Beefy Boxes and Bandwidth Generously Provided by pair Networks Joe
The stupid question is the question not asked
 
PerlMonks  

Difficulty with Logic parsing ICAL feed

by ChocolateCake (Initiate)
on Aug 17, 2012 at 16:16 UTC ( #988015=perlquestion: print w/ replies, xml ) Need Help??
ChocolateCake has asked for the wisdom of the Perl Monks concerning the following question:

I have been working on a code that will parse event information from an Ical feed. It is a huge block of data that I want to divide by key term.

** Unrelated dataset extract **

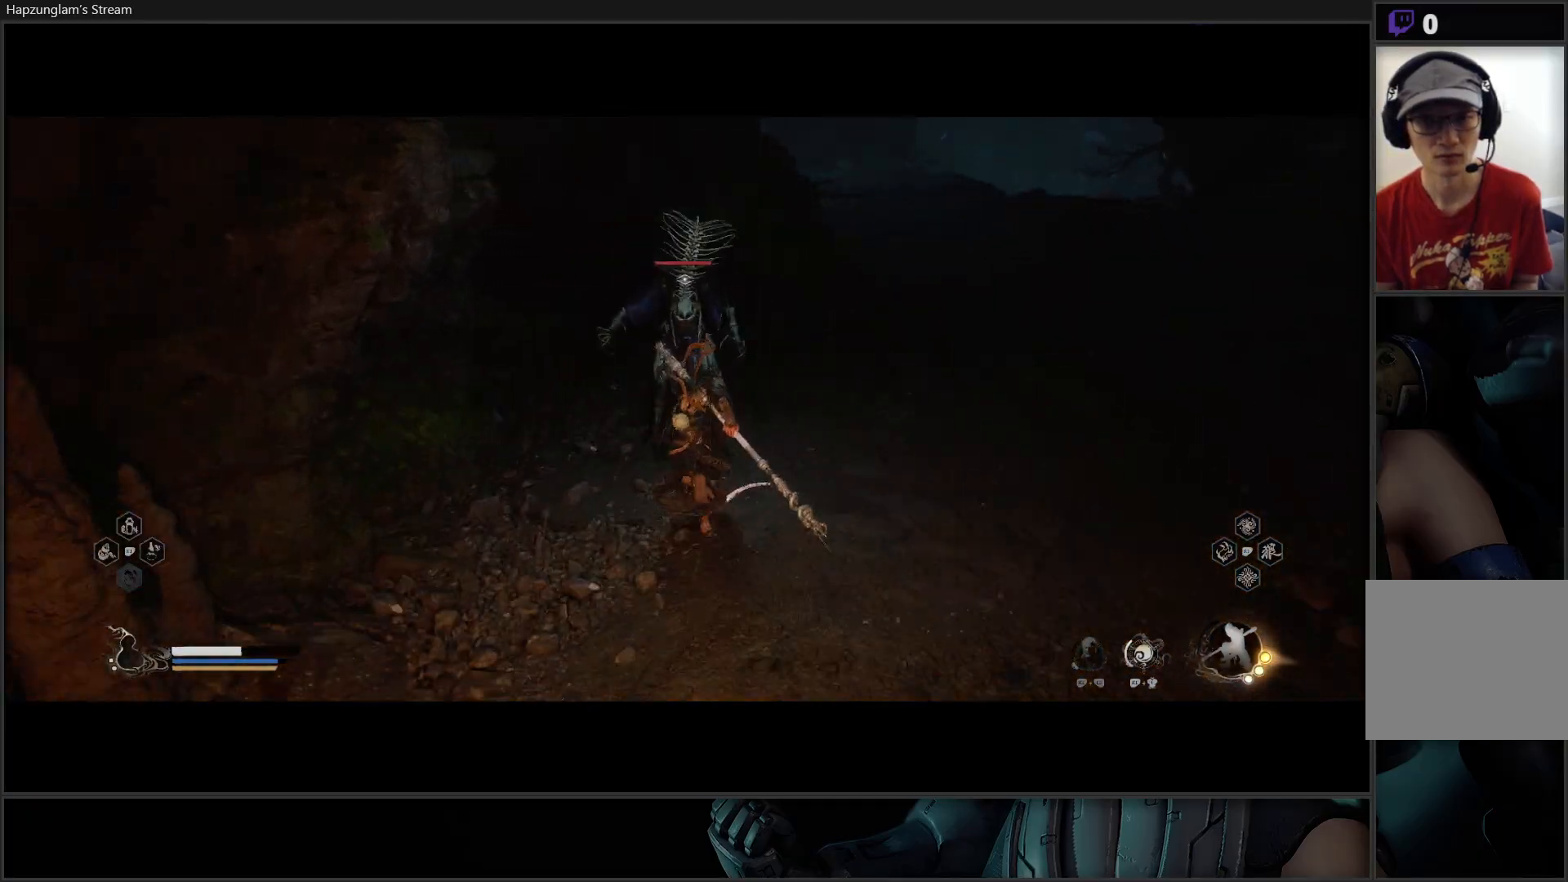
{"buttons": ["X"], "left_stick": "center", "right_stick": "center", "events": [[50, "left_stick", "center"], [67, "X", "down"], [134, "X", "up"], [200, "X", "down"], [267, "X", "up"], [334, "X", "down"], [434, "X", "up"], [484, "X", "down"]]}
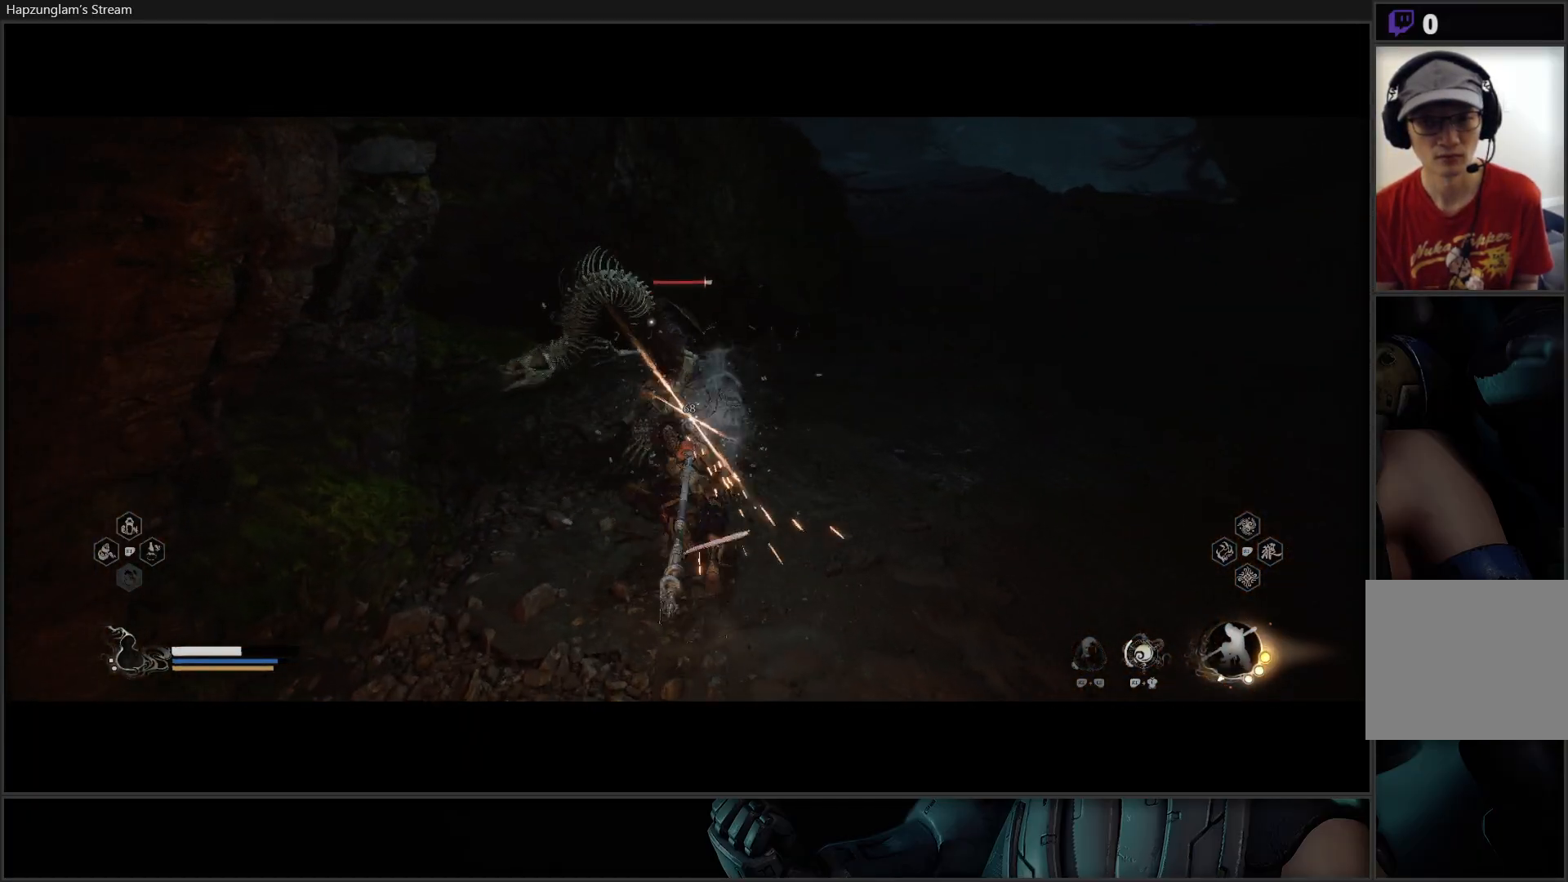
{"buttons": [], "left_stick": "center", "right_stick": "center", "events": [[50, "X", "up"], [116, "X", "down"], [183, "X", "up"], [233, "X", "down"], [333, "X", "up"], [383, "X", "down"], [450, "X", "up"]]}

I need it to be done in an orderly way. I tried indexing the key terms and then having the program print what is between those indexes. However for some reason it became in infinite loop that printed all the data. I don't know how to fix it. DO NOT RUN MY CODE IT KEEPS FREEZING MY COMPUTER. I was hoping someone could show me what my problem is.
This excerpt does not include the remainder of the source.